Face à cette crise, la France a indiqué être prête à apporter un soutien logistique. « La France est en capacité de déminer le détroit d’Ormuz », a déclaré la ministre des Armées, Florence Parly, sans préciser si une opération serait engagée prochainement. Cette annonce intervient alors que Paris tente de jouer un rôle de médiateur entre les différentes parties. « La France pourrait contribuer à des missions de sécurisation », a ajouté la ministre, tout en rappelant que toute intervention dépendrait des décisions prises au niveau international.

L’Union européenne, de son côté, reste prudente. Bruxelles a conditionné tout allègement des sanctions contre l’Iran à un « changement crédible et vérifiable » de la part de Téhéran. Une position qui reflète les divisions au sein de l’UE, certains États membres prônant une ligne plus dure, tandis que d’autres privilégient la diplomatie. « Il faudrait que Donald Trump accepte que l’Union européenne fasse partie des négociations », a suggéré l’ancien ministre français des Affaires étrangères, Dominique de Villepin, estimant que l’implication de Bruxelles serait un « gage de sérieux ».

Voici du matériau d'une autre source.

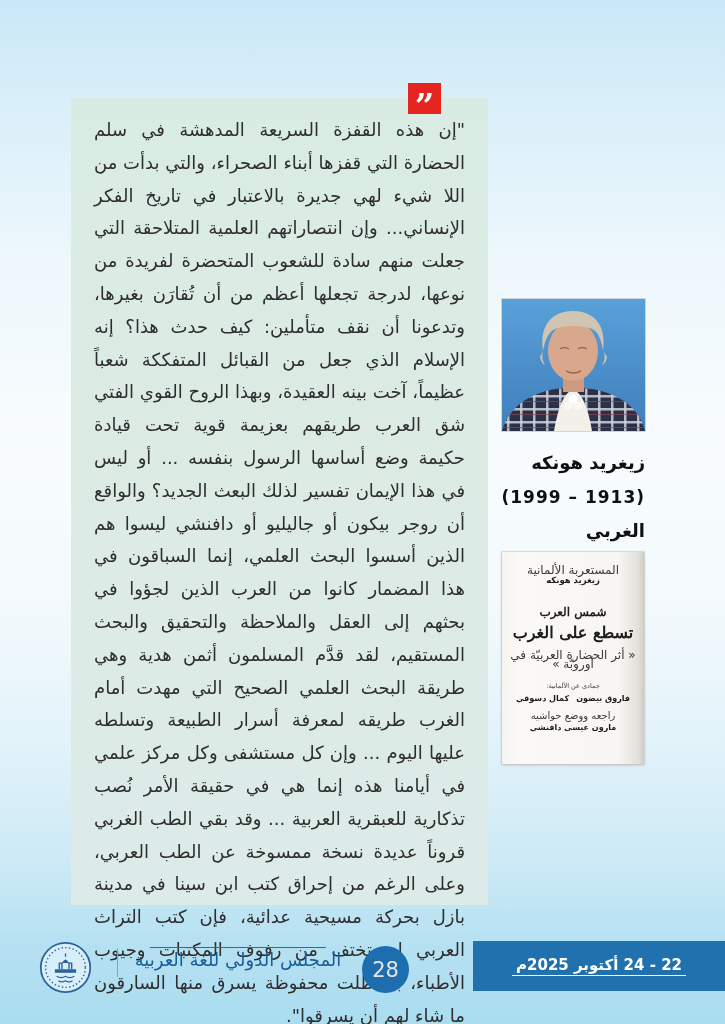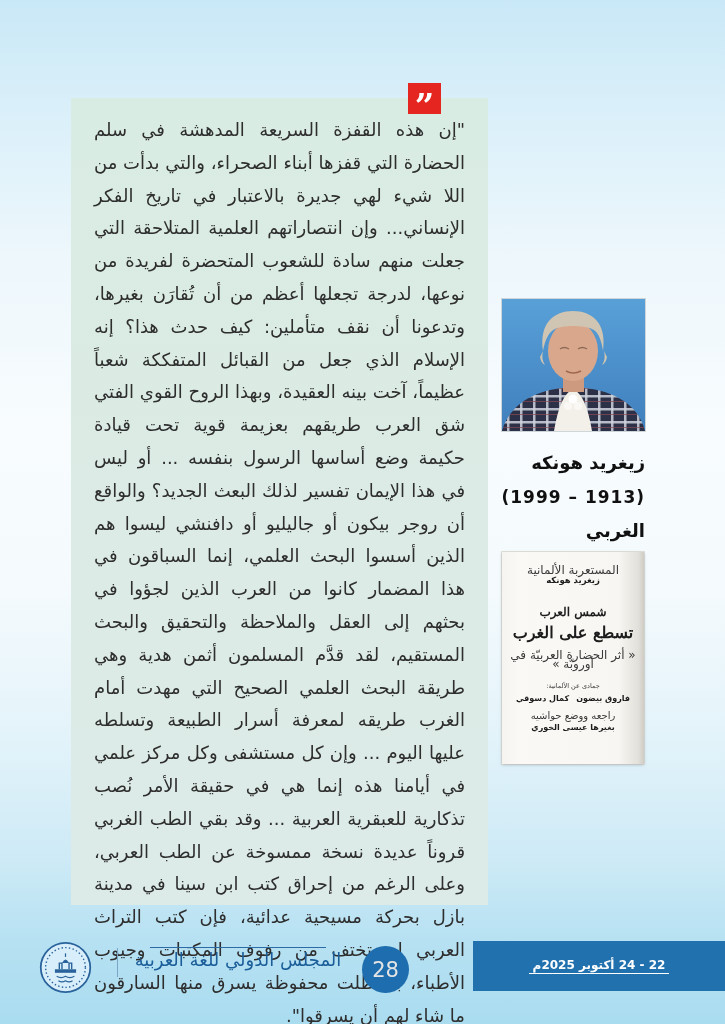--- a/index.html
+++ b/index.html
@@ -88,21 +88,21 @@
     color:#e5e5e5; font-size:21px;
   }
   .dates-box{
     position:absolute; left:473px; top:941px; width:252px; height:50px;
     background:#2171af;
     box-sizing:border-box;
     direction:rtl; text-align:center; color:#ffffff;
     display:flex; flex-direction:column; align-items:center; justify-content:center;
     gap:2px;
   }
-  .dates-box .greg{font-size:12px; font-weight:700; border-bottom:1px solid #ffffff; padding:0 4px 1px 4px;}
+  .dates-box .greg{font-size:15px; font-weight:700; border-bottom:1px solid #ffffff; padding:0 4px 1px 4px;}
   .dates-box .hijri{font-size:13px; font-weight:700;}
 </style>
 </head>
 <body>
 
 <div class="page">
 
   <div class="quote-box">
     <div class="quote-text">"إن هذه القفزة السريعة المدهشة في سلم الحضارة التي قفزها أبناء الصحراء، والتي بدأت من اللا شيء لهي جديرة بالاعتبار في تاريخ الفكر الإنساني... وإن انتصاراتهم العلمية المتلاحقة التي جعلت منهم سادة للشعوب المتحضرة لفريدة من نوعها، لدرجة تجعلها أعظم من أن تُقارَن بغيرها، وتدعونا أن نقف متأملين: كيف حدث هذا؟ إنه الإسلام الذي جعل من القبائل المتفككة شعباً عظيماً، آخت بينه العقيدة، وبهذا الروح القوي الفتي شق العرب طريقهم بعزيمة قوية تحت قيادة حكيمة وضع أساسها الرسول بنفسه ... أو ليس في هذا الإيمان تفسير لذلك البعث الجديد؟ والواقع أن روجر بيكون أو جاليليو أو دافنشي ليسوا هم الذين أسسوا البحث العلمي، إنما السباقون في هذا المضمار كانوا من العرب الذين لجؤوا في بحثهم إلى العقل والملاحظة والتحقيق والبحث المستقيم، لقد قدَّم المسلمون أثمن هدية وهي طريقة البحث العلمي الصحيح التي مهدت أمام الغرب طريقه لمعرفة أسرار الطبيعة وتسلطه عليها اليوم ... وإن كل مستشفى وكل مركز علمي في أيامنا هذه إنما هي في حقيقة الأمر نُصب تذكارية للعبقرية العربية ... وقد بقي الطب الغربي قروناً عديدة نسخة ممسوخة عن الطب العربي، وعلى الرغم من إحراق كتب ابن سينا في مدينة بازل بحركة مسيحية عدائية، فإن كتب التراث العربي لم تختف من رفوف المكتبات وجيوب الأطباء، بل ظلت محفوظة يسرق منها السارقون ما شاء لهم أن يسرقوا".</div>
   </div>
@@ -157,21 +157,21 @@
     <div class="small">زيغريد هونكه</div>
     <div class="title1">شمس العرب</div>
     <div class="title2">تسطع على الغرب</div>
     <div class="subtitle">« أثر الحضارة العربيّة في أوروبّة »</div>
     <div class="label">جمادى عن الألمانية:</div>
     <div class="names">
       <span>فاروق بيضون</span>
       <span>كمال دسوقي</span>
     </div>
     <div class="label2">راجعه ووضع حواشيه</div>
-    <div class="name2">بغيرها عيسى الخوري</div>
+    <div class="name2">مارون عيسى دافنشي</div>
   </div>
 
   <div class="seal">
     <svg width="53" height="53" viewBox="0 0 60 60" xmlns="http://www.w3.org/2000/svg">
       <circle cx="30" cy="30" r="28" fill="#d8eefa" stroke="#2a639c" stroke-width="2"></circle>
       <circle cx="30" cy="30" r="22.5" fill="none" stroke="#2a639c" stroke-width="1.6" stroke-dasharray="1.6 2.6"></circle>
       <path d="M18,32 h24 v4 h-24 Z" fill="#2a639c"></path>
       <path d="M23,32 v-7 h3 v7 M34,32 v-7 h3 v7" stroke="#2a639c" stroke-width="1.6" fill="none"></path>
       <path d="M26,25 q4,-8 8,0" fill="#2a639c"></path>
       <path d="M30,14 v4" stroke="#2a639c" stroke-width="1.4"></path>

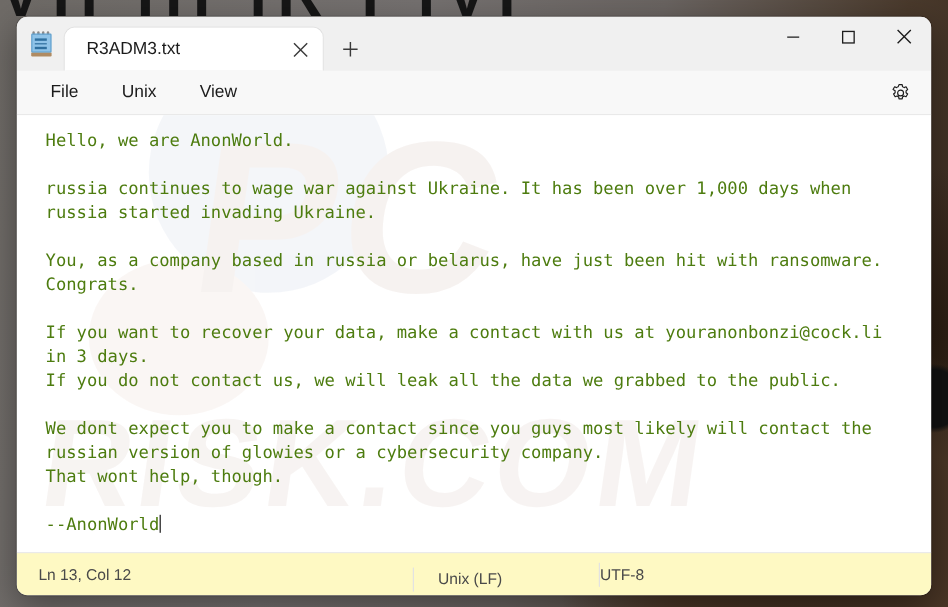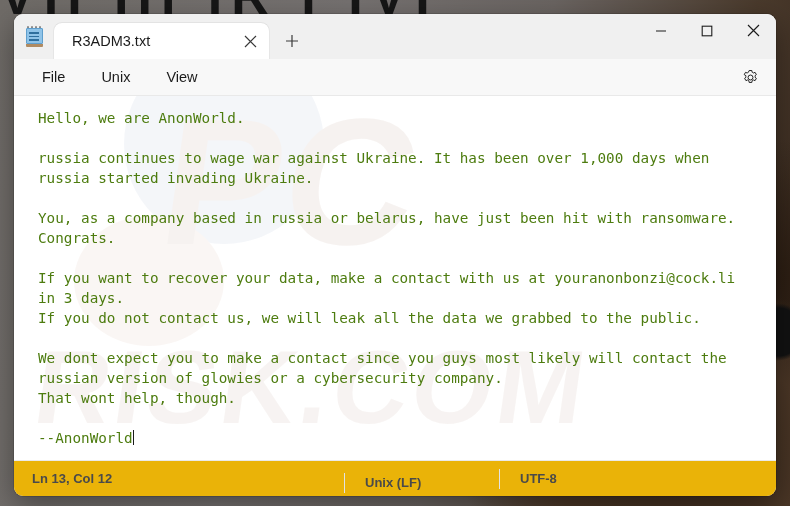--- a/index.html
+++ b/index.html
@@ -299,40 +299,39 @@
     width: 1.5px;
     height: 15px;
     background: #1b1b1b;
     vertical-align: -2px;
     margin-left: 0px;
   }
 
   
   #statusbar {
     height: 35px;
-    background: #eab308;
+    background: #fef9c3;
     border-top: 1px solid #eaeaea;
     display: flex;
     align-items: center;
     flex: 0 0 auto;
     font-size: 13px;
     color: #4a4a4a;
-    font-weight: bold;
   }
   .status-cell {
     position: relative;
     display: flex;
     align-items: center;
     height: 20px;
     box-sizing: border-box;
   }
   .status-cell.ln   { width: 330px; padding-left: 18px; }
   .status-cell.zoom { width: 135px; padding-left: 20px; border-left: 1px solid #e2e2e2; }
   .status-cell.eol  { width: 155px; padding-left: 20px; border-left: 1px solid #e2e2e2; margin-top: 8px; }
-  .status-cell.enc  { width: 140px; padding-left: 20px; border-left: 1px solid #e2e2e2; }
+  .status-cell.enc  { width: 140px; border-left: 1px solid #e2e2e2; }
 </style>
 </head>
 <body>
 
 <div id="desktop">
   <div id="bg-photo"></div>
   <div id="bg-letters">VII III IR I IVI</div>
   <div id="bg-blobs"></div>
 
   <div id="window">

« Un engagement européen renforcerait la légitimité des discussions et pourrait éviter une escalade incontrôlée. » — Dominique de Villepin

Les tensions autour du détroit d’Ormuz ne se limitent pas à une question militaire. L’Iran a récemment demandé à la FIFA d’interdire un drapeau devenu un symbole d’opposition dans les stades, une initiative qui illustre la dimension symbolique de ce conflit. Parallèlement, les marchés financiers réagissent aux incertitudes géopolitiques. Selon les dernières données, l’action Air France-KLM a enregistré une baisse en Bourse depuis le début des tensions, reflétant les craintes d’un impact économique plus large.

Alors que les déclarations belliqueuses se multiplient, les observateurs s’interrogent sur les scénarios possibles. Certains craignent une fermeture partielle du détroit, ce qui perturberait gravement les approvisionnements énergétiques mondiaux. D’autres estiment que les deux camps pourraient trouver un terrain d’entente, notamment si des négociations indirectes reprennent sous l’égide de partenaires internationaux. « Les Iraniens savent qu’une confrontation directe avec les États-Unis serait désastreuse », rappelle un analyste de l’IFRI, soulignant la nécessité d’éviter un emballement militaire.

Et maintenant ?

Les prochaines 48 heures pourraient être déterminantes. Une réunion d’urgence du Conseil de sécurité de l’ONU est prévue pour le 17 juin 2026, où la question de la sécurisation du détroit d’Ormuz devrait être abordée. Par ailleurs, les États-Unis doivent finaliser leur stratégie de réponse aux provocations iraniennes, tandis que l’UE pourrait annoncer des mesures concrètes pour désamorcer la crise. Si aucune avancée n’est enregistrée d’ici la fin du mois, le risque d’une intervention militaire directe ne pourra plus être écarté.

Dans ce contexte, la position française reste cruciale. Paris a réaffirmé son attachement à la stabilité régionale, tout en maintenant une posture ferme. « La France ne restera pas passive face à une menace sur la liberté de navigation », a rappelé un porte-parole de l’Élysée. Reste à savoir si cette fermeté suffira à dissuader Téhéran, ou si le détroit d’Ormuz deviendra le théâtre d’un nouveau conflit ouvert au Moyen-Orient.